======== Records for this task ========

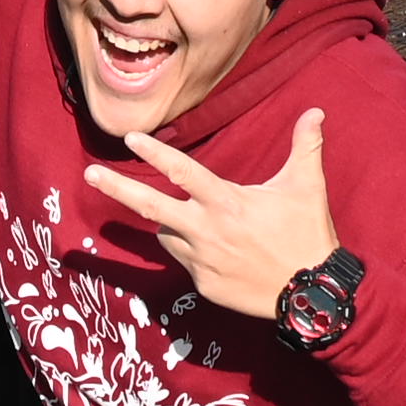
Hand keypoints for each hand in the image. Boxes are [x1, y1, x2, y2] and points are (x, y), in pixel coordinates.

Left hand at [85, 108, 339, 321]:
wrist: (311, 296)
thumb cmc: (307, 236)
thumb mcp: (307, 187)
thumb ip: (306, 146)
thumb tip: (317, 110)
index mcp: (226, 203)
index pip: (183, 172)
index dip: (155, 153)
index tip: (129, 137)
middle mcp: (206, 231)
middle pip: (152, 207)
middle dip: (118, 188)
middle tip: (89, 174)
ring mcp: (201, 261)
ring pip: (169, 235)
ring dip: (172, 225)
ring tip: (203, 225)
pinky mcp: (202, 286)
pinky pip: (186, 262)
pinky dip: (193, 252)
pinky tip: (221, 254)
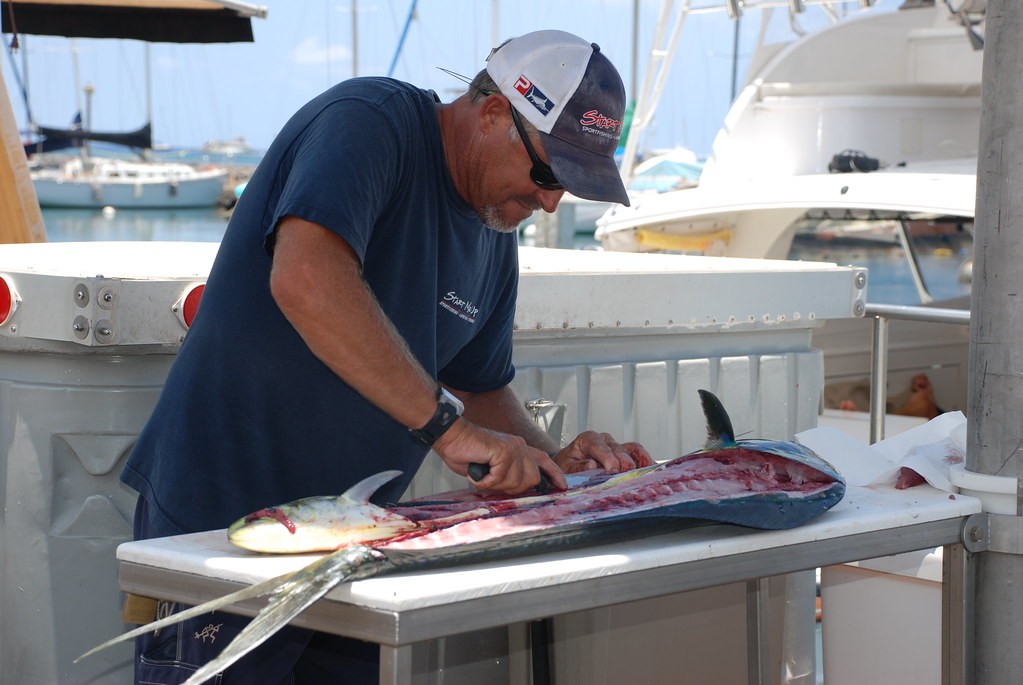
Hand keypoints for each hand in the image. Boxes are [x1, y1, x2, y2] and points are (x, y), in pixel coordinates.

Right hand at [432, 418, 566, 494]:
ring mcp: (513, 448)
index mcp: (519, 448)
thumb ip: (507, 474)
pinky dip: (485, 481)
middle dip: (513, 488)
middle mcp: (520, 446)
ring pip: (516, 481)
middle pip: (532, 479)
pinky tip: (477, 471)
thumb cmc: (466, 452)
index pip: (544, 460)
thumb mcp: (492, 467)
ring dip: (495, 484)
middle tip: (493, 482)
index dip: (554, 474)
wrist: (451, 436)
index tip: (562, 486)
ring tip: (482, 474)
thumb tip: (516, 488)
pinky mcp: (503, 451)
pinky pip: (499, 478)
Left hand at [551, 431, 653, 473]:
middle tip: (627, 473)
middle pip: (617, 448)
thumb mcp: (566, 467)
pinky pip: (637, 452)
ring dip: (638, 459)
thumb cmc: (567, 465)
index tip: (612, 469)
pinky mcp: (624, 452)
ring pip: (630, 448)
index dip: (607, 457)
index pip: (598, 446)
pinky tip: (651, 468)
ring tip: (644, 470)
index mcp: (587, 439)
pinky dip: (644, 459)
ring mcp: (616, 445)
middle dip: (623, 461)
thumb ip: (577, 466)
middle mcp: (604, 439)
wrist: (570, 465)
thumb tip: (591, 465)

========

Search the records above for "ring" and copy every line that has it.

## Solution for this task
ring mcp: (201, 261)
ring pip: (169, 235)
ring dip: (172, 225)
ring tip: (203, 225)
ring mcp: (513, 448)
ring pip: (516, 481)
ring dip: (495, 484)
ring tip: (482, 474)
ring dip: (638, 459)
ring pip: (630, 448)
ring tip: (644, 470)
ring mcp: (616, 445)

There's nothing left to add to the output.